Traditional PC steering wheel setups require, at the very least, the edge of your computer desk to lock the wheel on. Players craving a more complete racing experience often add bulky pedals, which take up even more room. The truly obsessed toss in a genuine racing seat. Some of them rumble. All of them are pretty huge.
Then there's the question of where to store the bits when you aren't racing — as hard as I've tried, a steering wheel isn't a proper tool for surfing the web or writing blog posts. The SRW-S1 racing wheel only requires two hands, preferably with all fingers intact. I didn't test it with one or more of my fingers missing, due to logic constraints.
The SRW-S1 uses motion-sensing technology to determine which way you turn the wheel while holding it in front of you like some sort of prop-based pantomime of driving. Braking, shifting, and acceleration are handled by four paddles located on the back of the unit, providing precise fingertip control.
Those pedals and a couple of buttons are all you need for most racing games. Need for Speed: Hot Pursuit, DiRT 2, and Blur all performed admirably with the SRW-S1, reacting responsively to my slightest movements. I crashed a great deal, but that's just my way of driving, and no fault of the controller. Windows recognizes the unit as a standard racing wheel, so just about any game that will accept that sort of thing should be supported.
So why all the extra buttons? SteelSeries and Ignite Technologies worked together with a team of champion drivers to create the perfect controller for Simraceway, an online free-to-play racing game featuring real-world tracks and real-life racing pros to compete against. Folks that care about terms like 'over-steer' and 'under-steer' will find the SRW-S1 well-suited to their customization needs, adapting the wheel to their own driving preferences.

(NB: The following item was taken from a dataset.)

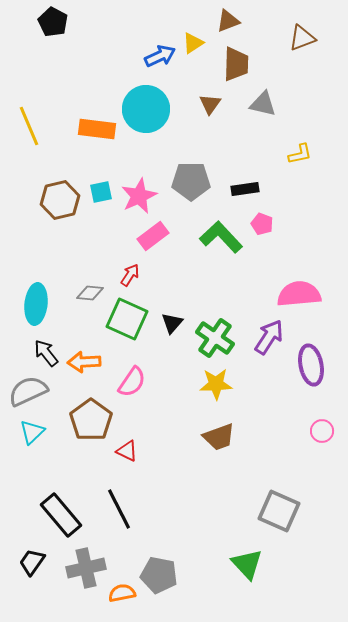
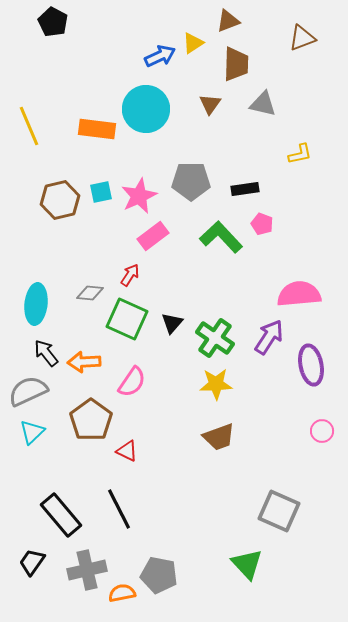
gray cross at (86, 568): moved 1 px right, 2 px down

At least I assume they will. Honestly it's all Greek to me. Changing the settings made the cars handle differently, that's all I know. Hey look, it's got dials.

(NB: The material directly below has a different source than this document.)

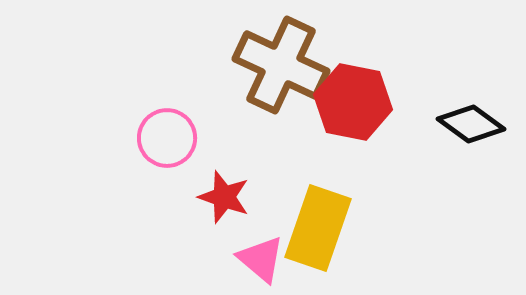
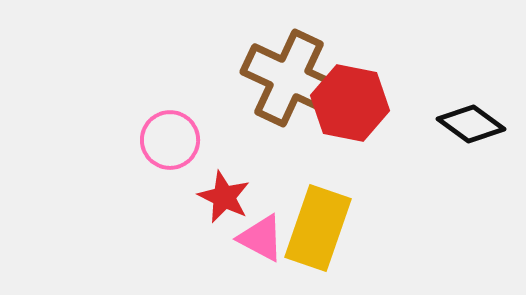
brown cross: moved 8 px right, 13 px down
red hexagon: moved 3 px left, 1 px down
pink circle: moved 3 px right, 2 px down
red star: rotated 6 degrees clockwise
pink triangle: moved 21 px up; rotated 12 degrees counterclockwise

It's a lovely little device, even if you don't understand why it needs so many controls. It's comfortable in the hands, easy to use, and responsive when responsiveness is called for.
Whether or not you should spend $120 on SteelSeries' wheel or go for a more expensive traditional racing rig is a matter of tactile feedback. Bulky and expensive as they may be, standard racing controllers, even those without force feedback, at least give you the feeling of being anchored to a mighty metal machine. A free-floating motion-control steering wheel just can't capture the true spirit of driving. It's man versus asphalt, not man versus his arms getting tired.

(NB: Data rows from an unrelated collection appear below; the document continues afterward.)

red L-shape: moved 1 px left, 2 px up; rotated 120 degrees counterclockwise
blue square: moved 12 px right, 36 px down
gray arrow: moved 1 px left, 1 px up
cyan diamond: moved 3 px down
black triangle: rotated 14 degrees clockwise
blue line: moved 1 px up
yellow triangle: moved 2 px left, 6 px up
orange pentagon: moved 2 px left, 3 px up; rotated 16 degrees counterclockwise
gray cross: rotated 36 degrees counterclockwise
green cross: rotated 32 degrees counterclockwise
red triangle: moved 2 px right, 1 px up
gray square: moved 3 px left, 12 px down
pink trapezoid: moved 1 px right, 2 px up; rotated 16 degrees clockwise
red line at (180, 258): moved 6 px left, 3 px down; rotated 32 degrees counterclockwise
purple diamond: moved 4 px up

The Simraceway folks know this. They've even got a Facebook gallery where fans can post pictures of the custom mounts they've concocted for the unit. It makes one wonder when an official mounted version might be coming out.
Even in the open air the SRW-S1 is a fine PC steering wheel controller, small enough to fit in a desk drawer while responsive enough to compete with the more expensive mounted units. It's got the power, it just doesn't quite have the touch. Perhaps a "once more with feeling" is in order.